If you have ever been blasted out of your seat by a notification while your phone was on max volume for an important call, or accidentally slept through your alarm because you muted everything the night before, congratulations - Apple has finally heard your suffering.

According to Lifehacker, iOS 27 is introducing separate volume controls for alarms, alerts, and phone calls. That's right. Three different categories. Three different sliders. One very overdue feature.

Why this is a bigger deal than it sounds

Right now, iOS treats volume like a one-size-fits-all situation, which is frankly a design choice that has aged about as well as the headphone jack removal. You want your ringer loud so you don't miss calls? Great, enjoy getting your eardrums punched every time a news app sends a breaking alert at 2am. You want notifications quiet? Cool, hope you didn't need to wake up tomorrow.

The workaround most people landed on was a chaotic mix of Do Not Disturb schedules, Focus modes, and pure vibes-based guesswork. Not exactly elegant for a company that prides itself on seamless user experience.

What actually changes with iOS 27

The key upgrade here is that you can now mute notification sounds without touching your phone call volume. So your group chat can stay blissfully silent while your phone still rings properly when your mum calls. The alarm system also gets its own independent level, meaning your 7am wake-up can still absolutely destroy you even if everything else is on whisper mode.

It sounds simple. It is simple. That's almost the most infuriating part - this is not rocket science, it's basic audio routing logic that Android users have had access to for years.

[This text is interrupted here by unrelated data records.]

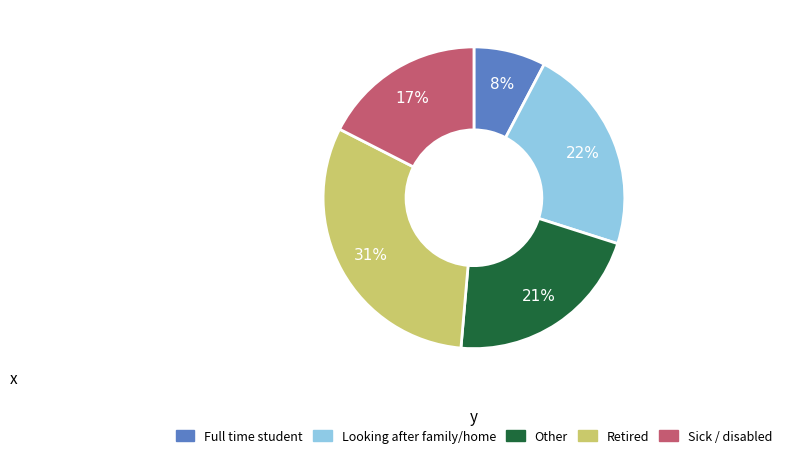

Is there a majority slice in this chart?

No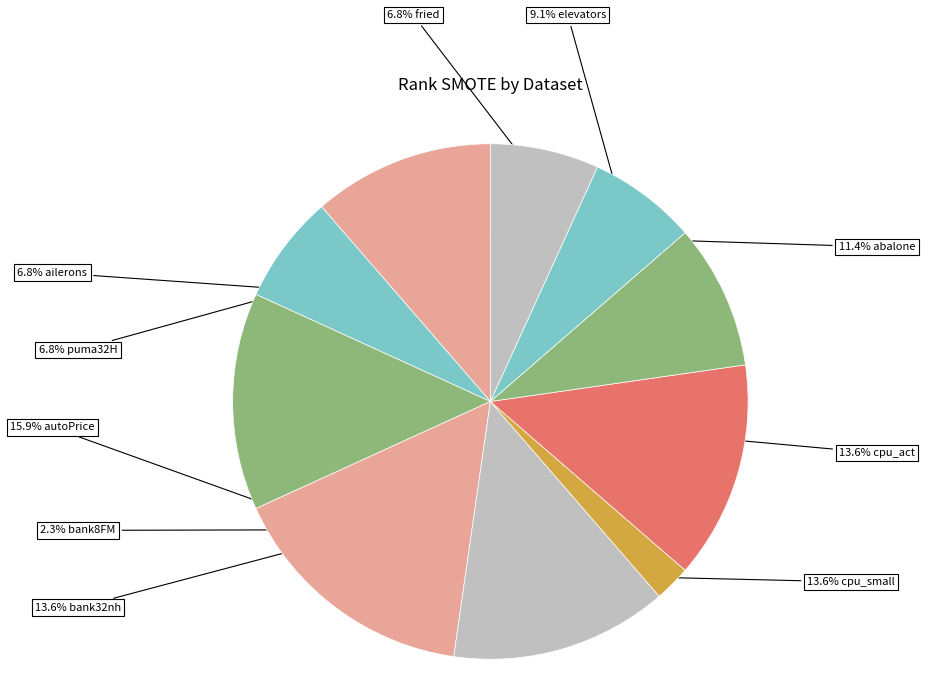

Count the number of slices in the pie.

10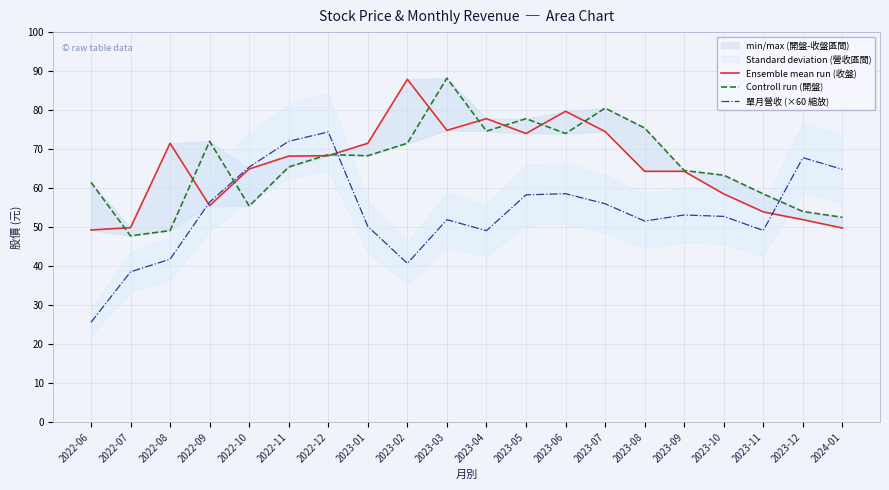

What is the difference between the highest and lowest values at 2023-03?

36.3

The petty part of this story

There is something deeply funny about the tech world losing its mind over a feature that should have existed at launch. But here we are, celebrating volume sliders in 2025 like we just cured a disease. And honestly? Fair enough. Sometimes the small annoyances are the ones that grind you down the most.

If iOS 27 drops with nothing else interesting, the separate volume controls alone will have saved millions of people from that very specific 11pm notification jumpscare. And that, in its own quiet way, is a form of public service.